Legislation that would require co-ops to provide rejected applicants with a written explanation as to why they were rejected is making its way – slowly – through the New York City Counsel. Historically, cooperative boards in New York City have not been required to provide any reason or explanation to applicants as to why their applications for co-ops are rejected. However, if this proposal is enacted, the application and rejection process may become much more transparent.

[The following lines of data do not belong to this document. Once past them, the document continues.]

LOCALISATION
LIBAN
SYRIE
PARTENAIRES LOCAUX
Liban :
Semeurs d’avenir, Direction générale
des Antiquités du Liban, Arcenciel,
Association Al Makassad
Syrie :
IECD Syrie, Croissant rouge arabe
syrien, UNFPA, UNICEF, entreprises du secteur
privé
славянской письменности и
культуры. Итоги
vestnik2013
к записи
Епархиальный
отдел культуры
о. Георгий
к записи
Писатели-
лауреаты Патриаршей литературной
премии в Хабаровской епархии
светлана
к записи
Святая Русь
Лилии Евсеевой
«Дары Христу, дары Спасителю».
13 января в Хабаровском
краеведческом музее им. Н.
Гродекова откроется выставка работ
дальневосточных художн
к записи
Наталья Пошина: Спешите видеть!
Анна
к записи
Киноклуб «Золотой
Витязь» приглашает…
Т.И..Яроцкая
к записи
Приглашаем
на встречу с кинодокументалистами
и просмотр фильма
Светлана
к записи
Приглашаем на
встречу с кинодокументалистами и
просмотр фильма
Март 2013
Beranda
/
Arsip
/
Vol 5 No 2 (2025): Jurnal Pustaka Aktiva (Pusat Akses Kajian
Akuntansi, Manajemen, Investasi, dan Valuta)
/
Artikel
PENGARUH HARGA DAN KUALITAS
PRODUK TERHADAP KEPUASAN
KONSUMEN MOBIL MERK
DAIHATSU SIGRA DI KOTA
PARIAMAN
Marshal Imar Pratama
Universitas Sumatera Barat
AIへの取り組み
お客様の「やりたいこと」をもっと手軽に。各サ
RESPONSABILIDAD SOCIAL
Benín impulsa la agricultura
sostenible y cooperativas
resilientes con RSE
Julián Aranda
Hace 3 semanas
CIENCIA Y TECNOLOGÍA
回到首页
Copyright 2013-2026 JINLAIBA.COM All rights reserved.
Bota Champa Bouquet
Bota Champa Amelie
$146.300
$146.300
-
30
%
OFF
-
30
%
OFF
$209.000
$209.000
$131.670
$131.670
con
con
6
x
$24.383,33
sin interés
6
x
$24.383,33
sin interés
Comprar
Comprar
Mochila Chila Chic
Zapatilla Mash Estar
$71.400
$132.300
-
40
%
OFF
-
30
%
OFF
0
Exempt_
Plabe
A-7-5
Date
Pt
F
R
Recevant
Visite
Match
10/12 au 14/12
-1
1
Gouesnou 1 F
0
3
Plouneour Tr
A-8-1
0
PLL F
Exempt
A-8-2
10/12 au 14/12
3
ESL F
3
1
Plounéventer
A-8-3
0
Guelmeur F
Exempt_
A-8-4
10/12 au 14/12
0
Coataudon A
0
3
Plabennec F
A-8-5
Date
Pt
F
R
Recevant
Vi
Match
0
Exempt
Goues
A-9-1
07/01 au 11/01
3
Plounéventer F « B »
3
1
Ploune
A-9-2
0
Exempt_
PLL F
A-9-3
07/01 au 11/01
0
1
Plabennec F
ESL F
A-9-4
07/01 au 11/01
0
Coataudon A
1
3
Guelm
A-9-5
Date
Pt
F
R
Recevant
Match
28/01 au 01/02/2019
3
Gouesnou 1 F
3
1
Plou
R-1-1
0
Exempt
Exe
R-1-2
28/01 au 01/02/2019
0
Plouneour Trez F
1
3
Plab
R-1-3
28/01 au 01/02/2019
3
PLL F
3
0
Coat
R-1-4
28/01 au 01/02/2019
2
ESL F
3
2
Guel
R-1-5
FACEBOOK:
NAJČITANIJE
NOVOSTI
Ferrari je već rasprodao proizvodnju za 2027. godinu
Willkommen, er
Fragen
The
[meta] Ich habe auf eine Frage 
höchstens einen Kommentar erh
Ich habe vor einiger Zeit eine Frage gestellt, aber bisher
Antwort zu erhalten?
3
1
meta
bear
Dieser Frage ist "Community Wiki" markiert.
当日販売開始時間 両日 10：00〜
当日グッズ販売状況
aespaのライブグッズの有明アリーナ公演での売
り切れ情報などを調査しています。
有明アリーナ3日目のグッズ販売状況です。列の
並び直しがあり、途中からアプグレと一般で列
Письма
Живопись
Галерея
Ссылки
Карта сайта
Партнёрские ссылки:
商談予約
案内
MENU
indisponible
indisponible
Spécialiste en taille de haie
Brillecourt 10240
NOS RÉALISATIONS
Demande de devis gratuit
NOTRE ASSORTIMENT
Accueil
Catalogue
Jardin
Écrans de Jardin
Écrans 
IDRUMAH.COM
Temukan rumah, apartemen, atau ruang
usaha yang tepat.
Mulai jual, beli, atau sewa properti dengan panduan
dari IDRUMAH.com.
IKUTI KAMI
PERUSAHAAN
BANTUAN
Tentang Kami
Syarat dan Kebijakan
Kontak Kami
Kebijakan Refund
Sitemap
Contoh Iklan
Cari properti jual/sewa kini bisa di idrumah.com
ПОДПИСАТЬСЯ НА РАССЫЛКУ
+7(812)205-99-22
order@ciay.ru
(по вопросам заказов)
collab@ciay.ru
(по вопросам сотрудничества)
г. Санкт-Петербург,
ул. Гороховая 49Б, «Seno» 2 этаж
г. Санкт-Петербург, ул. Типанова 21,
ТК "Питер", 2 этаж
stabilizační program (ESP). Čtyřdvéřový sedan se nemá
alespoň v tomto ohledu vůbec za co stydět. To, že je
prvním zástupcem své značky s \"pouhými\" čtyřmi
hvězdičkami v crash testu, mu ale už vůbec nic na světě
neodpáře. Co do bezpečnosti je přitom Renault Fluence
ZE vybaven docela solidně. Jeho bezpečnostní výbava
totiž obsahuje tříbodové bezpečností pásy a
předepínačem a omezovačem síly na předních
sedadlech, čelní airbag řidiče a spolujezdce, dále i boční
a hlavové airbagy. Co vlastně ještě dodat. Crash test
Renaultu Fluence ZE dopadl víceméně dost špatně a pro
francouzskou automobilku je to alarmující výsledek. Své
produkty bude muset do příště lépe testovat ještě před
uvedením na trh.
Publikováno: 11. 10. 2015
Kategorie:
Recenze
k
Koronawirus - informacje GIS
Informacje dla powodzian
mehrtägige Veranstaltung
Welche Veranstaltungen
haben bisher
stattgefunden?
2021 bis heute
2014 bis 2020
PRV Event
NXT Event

Unlike a fee simple condo or homeowners association, in a cooperative, legal title to the property is vested in a cooperative entity and individuals purchase shares of stock in the corporation, which carry the right to occupy a unit within the cooperative pursuant to a proprietary lease. In New York, it has long been the law that, absent discrimination or bad faith, a board can reject an applicant for any reason or no reason at all. See Weisner v. 791 Park Avenue Corp., 6 N.Y.2d 426 (1959). Similarly, in New Jersey, the Cooperative Recording Act, N.J.S.A. 46:8D-6(l), acknowledges and authorizes a similar approval process so long as the consent to transfer is not unreasonably withheld or would constitute discrimination under federal or state law.
The proposed legislation, which was introduced by City Councilman Hiram Monserrate (D – Queens) in February of 2006, but which has languished in committee for over a year, has been gaining support and momentum lately. Known as Intro 119, “The Fair and Prompt Co-op Disclosure Law”, or more commonly the “Written Rejection Bill”, would require that co-op boards provide rejected applicants with a written explanation – signed by an officer of the co-op – detailing each individual reason as to why such applicant was rejected. The statement must also include the number of applications received and the number of applications rejected in the previous three years prior to this decision. If a co-op board fails to provide such a written explanation, it can be held liable to the applicant for fines, punitive damages and attorneys’ fees. The full text of this proposed legislation can be found here.
While opponents of the legislation argue that it is unfair, intrusive and too far-reaching, its supporters argue that it will force co-op boards to openly cite legitimate reasons for any rejection and will help root out discrimination, ultimately shining a brighter light onto the inner workings of New York City’s most powerful co-op boards, which were only required to begin disclosing sale prices in 2006. The legislation is expected to move forward for a vote before the counsel in the coming months.